* TASK TO COMPLETE
Without including any pictures, write out all the entries exactly.

##### RAW DATA

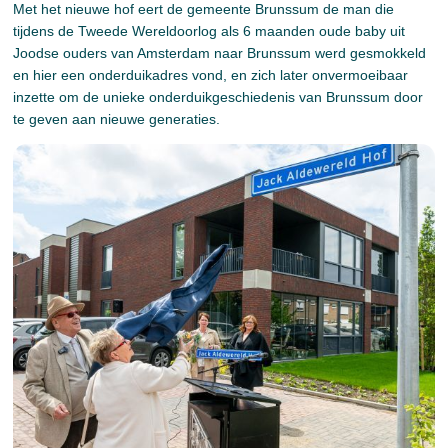
Met het nieuwe hof eert de gemeente Brunssum de man die
tijdens de Tweede Wereldoorlog als 6 maanden oude baby uit
Joodse ouders van Amsterdam naar Brunssum werd gesmokkeld
en hier een onderduikadres vond, en zich later onvermoeibaar
inzette om de unieke onderduikgeschiedenis van Brunssum door
te geven aan nieuwe generaties.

##########

* RESULT OF THIS EXERCISE
Met het nieuwe hof eert de gemeente Brunssum de man die
tijdens de Tweede Wereldoorlog als 6 maanden oude baby uit
Joodse ouders van Amsterdam naar Brunssum werd gesmokkeld
en hier een onderduikadres vond, en zich later onvermoeibaar
inzette om de unieke onderduikgeschiedenis van Brunssum door
te geven aan nieuwe generaties.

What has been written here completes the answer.